I’m a sucker for genre movies about the supernatural power of dreams, since it frees filmmakers up to visualize just about anything they want onscreen.  From obscure oddities like Paperhouse & Beyond Dream’s Door to beloved horror-nerd classics like the Nightmares on Elm Street to artsy-fartsy pioneers like Un Chien Andalou, some of the most powerfully surreal images ever achieved in cinema have resulted from dreamworld genre fare.  That’s why it’s a little disappointing when a dream-logic horror movie lacks that ambition to astonish, instead relying on more pedestrian thrills like, say, rubber monsters and naked breasts.  The early Full Moon feature Shadowzone is one such disappointment: a low-budget, straight-to-VHS sci-fi horror about an Extended Deep Sleep trial in which the power of the dream-state human brain unlocks a doorway to an alternate dimension . . . and all that comes through that doorway is tits & monsters.  In any other context, tits & monsters would be a satisfying payoff for renting VHS-horror schlock, but here they’re a little bit of a letdown, especially considering how much more expensive and less expressive Shadowzone is compared to its fellow sleep-study-horror Beyond Dream’s Door.

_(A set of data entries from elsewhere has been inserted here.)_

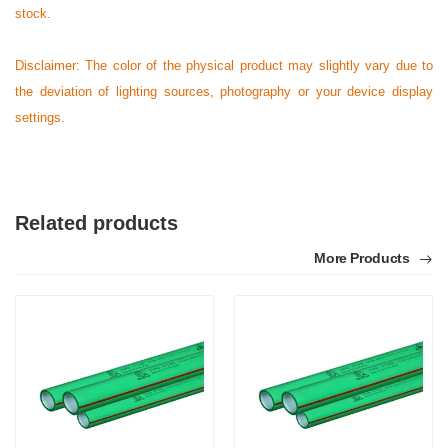
stock.
Disclaimer: The color of the physical product may slightly vary due to
the deviation of lighting sources, photography or your device display
settings.
Related products
More Products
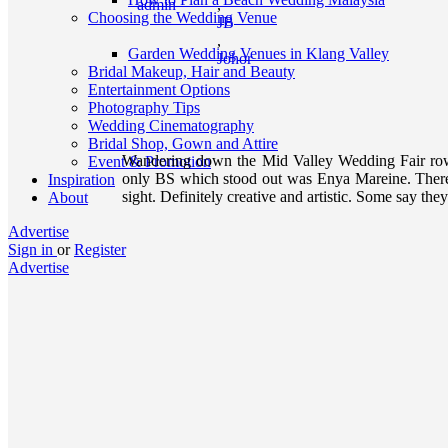
admin
,
Choosing the Wedding Venue
JB
,
Garden Wedding Venues in Klang Valley
Johor
Bridal Makeup, Hair and Beauty
Entertainment Options
Photography Tips
Wedding Cinematography
Bridal Shop, Gown and Attire
Wandering down the Mid Valley Wedding Fair row
Event & Promotion
only BS which stood out was Enya Mareine. There w
Inspiration
sight. Definitely creative and artistic. Some say they
About
Advertise
Sign in
or
Register
Advertise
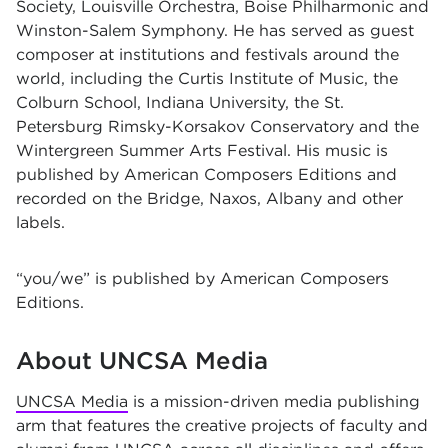
Society, Louisville Orchestra, Boise Philharmonic and
Winston-Salem Symphony. He has served as guest
composer at institutions and festivals around the
world, including the Curtis Institute of Music, the
Colburn School, Indiana University, the St.
Petersburg Rimsky-Korsakov Conservatory and the
Wintergreen Summer Arts Festival. His music is
published by American Composers Editions and
recorded on the Bridge, Naxos, Albany and other
labels.
“you/we” is published by American Composers
Editions.
About UNCSA Media
UNCSA Media
is a mission-driven media publishing
arm that features the creative projects of faculty and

Louise Fletcher revives her role as the low-energy sleep study doctor she plays in The Exorcist II: The Heretic, except now with a mad scientist bent.  Along with a fellow drowsy mad scientist played by James Wong, she conducts Extended Deep Sleep studies on naked models in the low-rent version of the hypersleep pods from Alien.  Just as they’re starting to discover the awesome, supernatural power the human mind can unlock when submerged in Deep Sleep for days on end, their work is suddenly scrutinized by a military investigator because one of their test subjects inconveniently popped like a balloon.  The flayed corpse of that experiment gone wrong promises a level of gore the movie will not match again until the very end.  Instead, the still-sleeping subjects’ powerful minds let an interdimensional monster through the doorway between worlds that the remaining survivors in the lab (and the audience at home) cannot actually see.  It’s only visible to the lab-equipment monitors, not to the naked eye.  Still, it kills them off one by one in their sealed underground bunker, like an invisible version of The Thing . . . until it finally reveals its admittedly fantastic creature design in a strobe-lit ending borrowed from Altered States.

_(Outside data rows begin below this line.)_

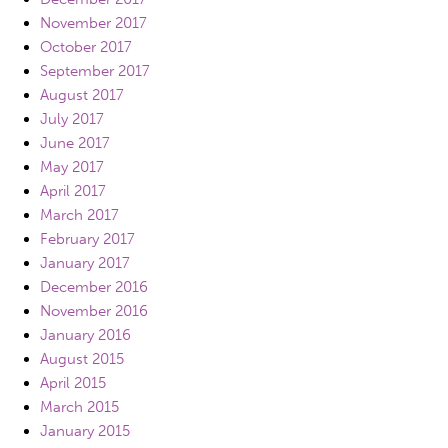
November 2017
October 2017
September 2017
August 2017
July 2017
June 2017
May 2017
April 2017
March 2017
February 2017
January 2017
December 2016
November 2016
January 2016
August 2015
April 2015
March 2015
January 2015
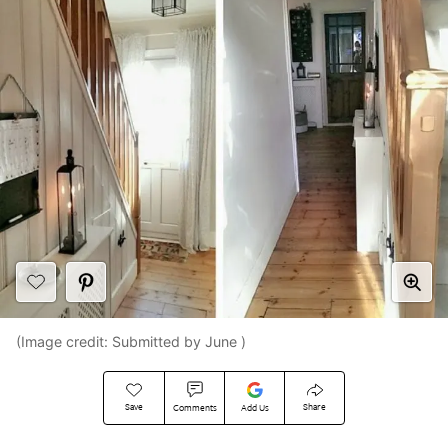
(Image credit: Submitted by June )
Save
Share
Comments
Add Us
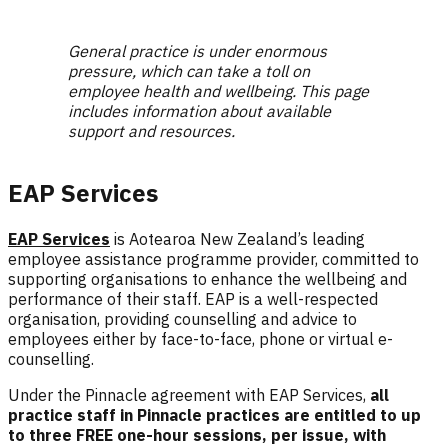
General practice is under enormous
pressure, which can take a toll on
employee health and wellbeing. This page
includes information about available
support and resources.
EAP Services
EAP Services
is Aotearoa New Zealand’s leading
employee assistance programme provider, committed to
supporting organisations to enhance the wellbeing and
performance of their staff.
EAP is a well-respected
organisation, providing counselling and advice to
employees either by face-to-face, phone or virtual e-
counselling.
Under the Pinnacle agreement with EAP Services,
a
ll
practice staff in Pinnacle practices are entitled to up
to three FREE one-hour sessions, per issue, with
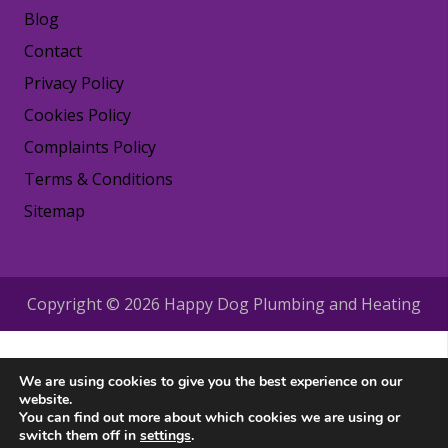
Blog
Contact
Privacy Policy
Cookies Policy
Complaints Policy
Terms & Conditions
Sitemap
Copyright © 2026 Happy Dog Plumbing and Heating
We are using cookies to give you the best experience on our
website.
You can find out more about which cookies we are using or
switch them off in
settings
.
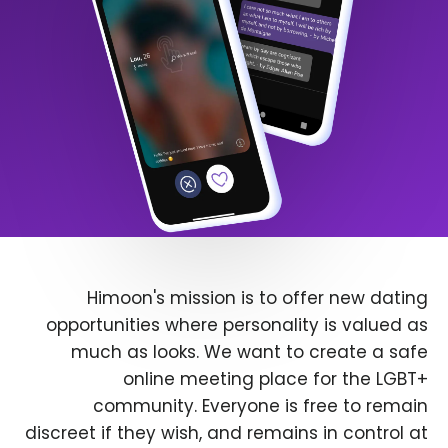
Himoon's mission is to offer new dating
opportunities where personality is valued as
much as looks. We want to create a safe
online meeting place for the LGBT+
community. Everyone is free to remain
discreet if they wish, and remains in control at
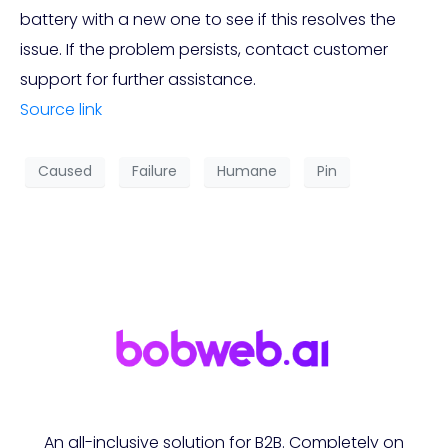
battery with a new one to see if this resolves the
issue. If the problem persists, contact customer
support for further assistance.
Source link
Caused
Failure
Humane
Pin
An all-inclusive solution for B2B. Completely on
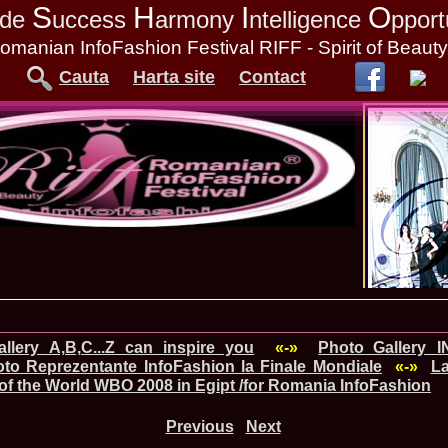
S
H
I
O
tude
uccess
armony
ntelligence
pport
omanian InfoFashion Festival RIFF - Spirit of Beaut
Cauta
Harta site
Contact
llery A,B,C...Z can inspire you
«-»
Photo_Gallery 
to Reprezentante InfoFashion la Finale Mondiale
«-»
La
of the World WBO 2008 in Egipt /for Romania InfoFashion
Previous
Next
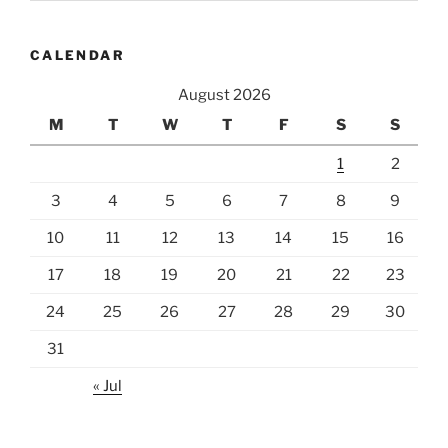
all
Newborn
CALENDAR
Sons?”
August 2026
M
T
W
T
F
S
S
1
2
3
4
5
6
7
8
9
10
11
12
13
14
15
16
17
18
19
20
21
22
23
24
25
26
27
28
29
30
31
« Jul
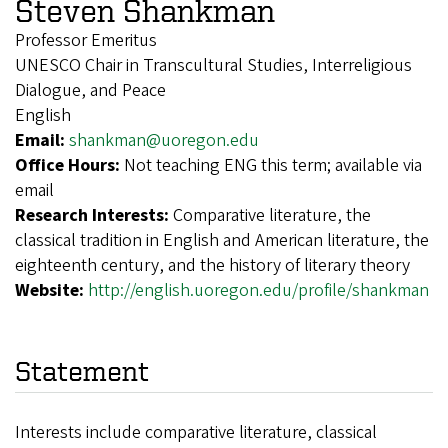
Steven Shankman
Professor Emeritus
UNESCO Chair in Transcultural Studies, Interreligious
Dialogue, and Peace
English
Email:
shankman@uoregon.edu
Office Hours:
Not teaching ENG this term; available via
email
Research Interests:
Comparative literature, the
classical tradition in English and American literature, the
eighteenth century, and the history of literary theory
Website:
http://english.uoregon.edu/profile/shankman
Statement
Interests include comparative literature, classical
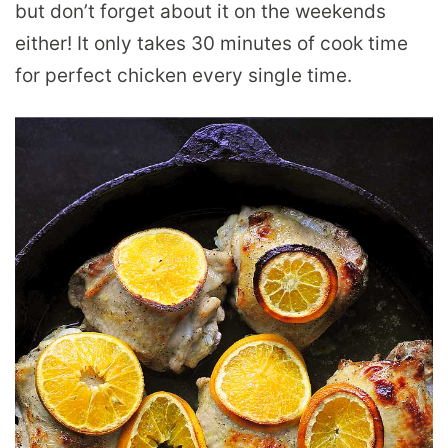
but don’t forget about it on the weekends
either! It only takes 30 minutes of cook time
for perfect chicken every single time.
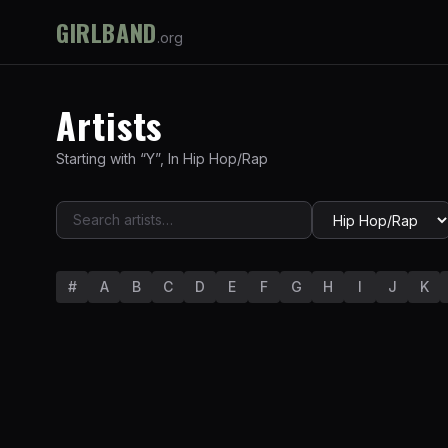
GIRLBAND
.org
Artists
Starting with “
Y
”
,
In
Hip Hop/Rap
#
A
B
C
D
E
F
G
H
I
J
K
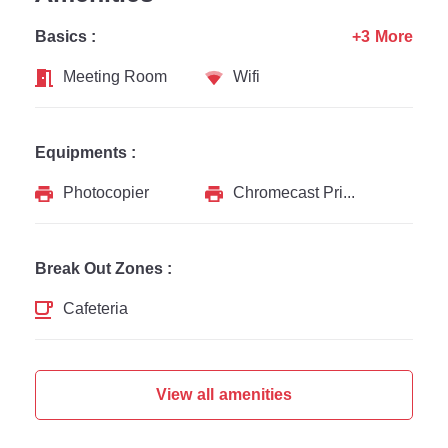
Basics :
+3 More
Meeting Room
Wifi
Equipments :
Photocopier
Chromecast Printer
Break Out Zones :
Cafeteria
View all amenities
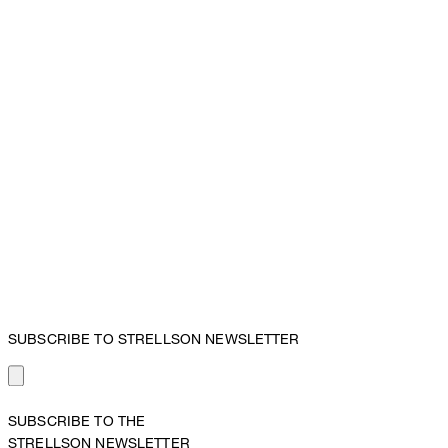
SUBSCRIBE TO STRELLSON NEWSLETTER
SUBSCRIBE TO THE
STRELLSON NEWSLETTER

There’s a meta-element to Shadowzone, where it’s so boring between its mutant creature attacks that you can’t tell whether you actually saw them or you dreamed them during an unplanned mid-film nap.  It’s possible that my unenthused experience with it was a result of presentation, since the version currently streaming on Amazon Prime is a half-hour longer than its normal listed runtime of 80min, and none of the additional footage includes the tits & monsters that provide its only sources of entertainment value.  What’s left is just empty space that could have easily been filled by whatever surreal, outlandish images the fine folks at Full Moon could dare to imagine, and instead is just long stretches of nothing.  The good news is that you’re likely in no danger of being bored or let down by the film yourself, since the only scenario when any reasonable person would have sought this out would be if it were still 1990 and your local video store had already rented out every VHS of the better titles it visually references: Alien, Altered States, and The Thing.  Now, you can just stream Beyond Dream’s Door instead without worrying that Tubi is going to run out of copies.